The bill introduces the designation of individuals as “foreign agents” through an amendment to the 2012 law “on measures of influence against persons involved in violating basic human rights and freedoms, violating Russian nationals’ rights and freedoms.” This law was adopted to retaliate after the United States and the European Union adopted sanctions against individuals responsible for human rights violations in Russia.
For years, Russian authorities have used the “foreign agents” law to suppress independent groups.
Under the new bill, a person of any nationality can be designated a “foreign agent” if they receive money or other support from a foreign state, international or foreign organization, or even a foreign or stateless person, and, acting in their interest, engage in “political activity” or are deemed to gather information on Russian military activities that “can be used against Russia’s security or interests.” With respect to individuals, the bill does not limit the “support” from foreign sources to funds or property, as is the case for other categories of foreign agents. Support includes “organizational and methodological” support, which can presumably include training and capacity-building.
The bill enables the Federal Security Service (FSB) to determine what information would fall into that category. Given that information on FSB decisions tends to be classified, there is serious concern that grounds for this classification would be arbitrary. This could jeopardize human rights groups’ reporting on human rights violations by Russian forces in armed conflicts in Ukraine, Syria, and elsewhere.
Consistent with other categories of “foreign agents,” the bill requires designated individuals to register with the authorities, who publish an official list online. The authorities can also forcibly include individuals on the list. Contesting the designation is tedious and rarely successful. Designated individuals would not be able to run for elected office or hold government positions.
The bill exempts diplomatic personnel, accredited foreign journalists, and other unspecified individuals. But foreign journalists who engage in “foreign agent” activities “incompatible with their professional journalistic activities” can still be designated.
The range of activity and support that can result in a “foreign agent” designation is vague, and past experience shows a serious risk of its arbitrary application, Human Rights Watch said.
The bill requires designated people to inform Russian authorities, in advance of their arrival in the country, of any intent to engage in “foreign agent” activities. They would also have to report on their activities twice a year and label all materials they produce or distribute as “foreign agent.”
The bill expanded the scope of “foreign agents” to informal groups of activists that are not registered as legal entities. If the bill is adopted, they too would be obligated to comply with “foreign agent” registration, reporting, and labelling rules.
Following the adoption of the 2012 “foreign agents” law, which led to widespread persecution, a number of prominent human rights and other groups closed but continued to operate as informal professional groups. The bill would close this loophole for the survival of independent activism, Human Rights Watch said.

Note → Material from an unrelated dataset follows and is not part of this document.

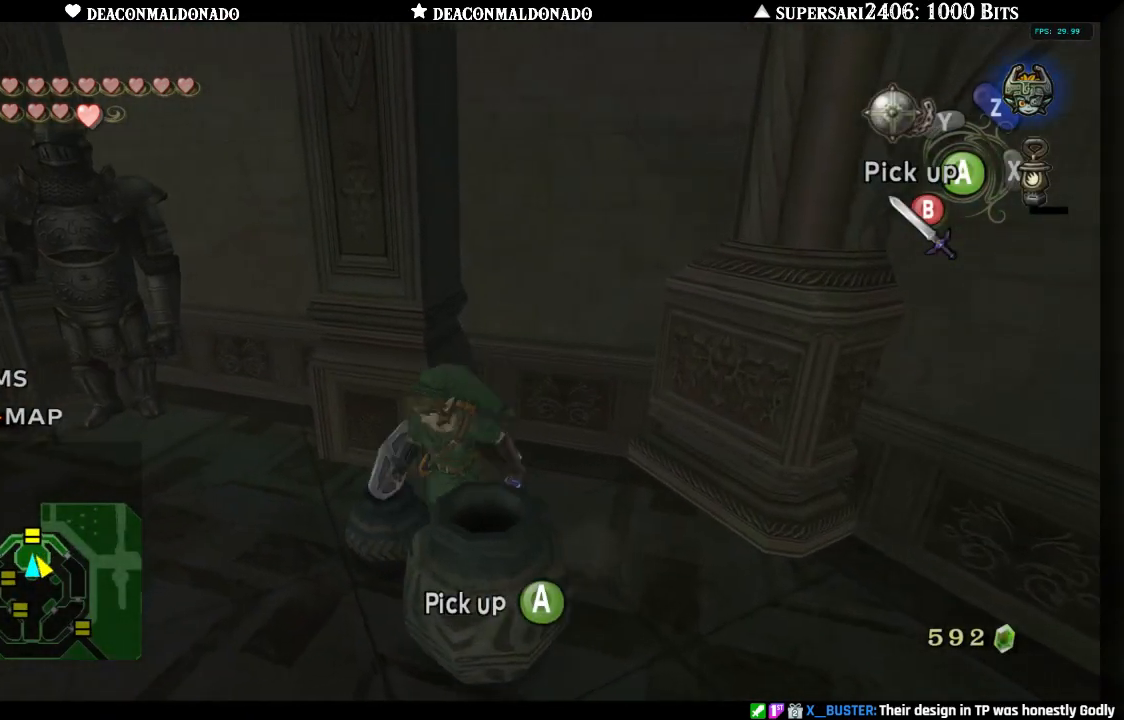
{"buttons": [], "left_stick": "center", "right_stick": "center", "events": [[100, "left_stick", "down"], [200, "B", "down"], [200, "left_stick", "up-left"], [283, "left_stick", "up-right"], [317, "B", "up"], [333, "left_stick", "center"]]}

The new bill expands the requirements for labelling the materials of groups targeted as “foreign agents.” Any materials published by such groups’ founders, members, leadership, or staff members, if produced or distributed as part of “political activities,” regardless of whether they were created as part of their work with the group, would have to be labeled as “foreign agent.”
The bill would significantly expand grounds for unscheduled inspections of an independent group, including if authorities receive information that its activities “do not comply with its chartered aims and purposes.” The draft includes no qualifying criteria requiring the allegations to be credible before they trigger an inspection, nor any cap on the number of these inspections. The bill would also allow extending such checks to up to 45 days.
The inspection provisions could become a convenient tool to interfere with, and even paralyze, the work of affected organizations, Human Rights Watch said.
The bill explicitly bans “foreign agent” groups from participating in public councils – advisory bodies – of local or federal authorities.
The bill also expands the definition of foreign funds to include those that were received from Russian nationals or organizations who received the funds from foreign sources. It puts the burden on recipients of donations or grants to trace the source of their funds, seemingly without any limits. It also leaves them vulnerable to provocations or entrapment.
International human rights bodies have repeatedly reminded the Russian authorities that their laws on “foreign agents” violate basic human rights standards and urged the authorities to bring their laws in line with international standards, including the United Nations Human Rights Committee, and the Council of Europe’s Venice Commission, and the Commissioner for Human Rights.
“The international community should not stand by and observe these efforts to blatantly violate Russia’s international legal obligations and eviscerate independent voices,” Williamson said. “They should press Russia’s authorities to drop these harmful bills.”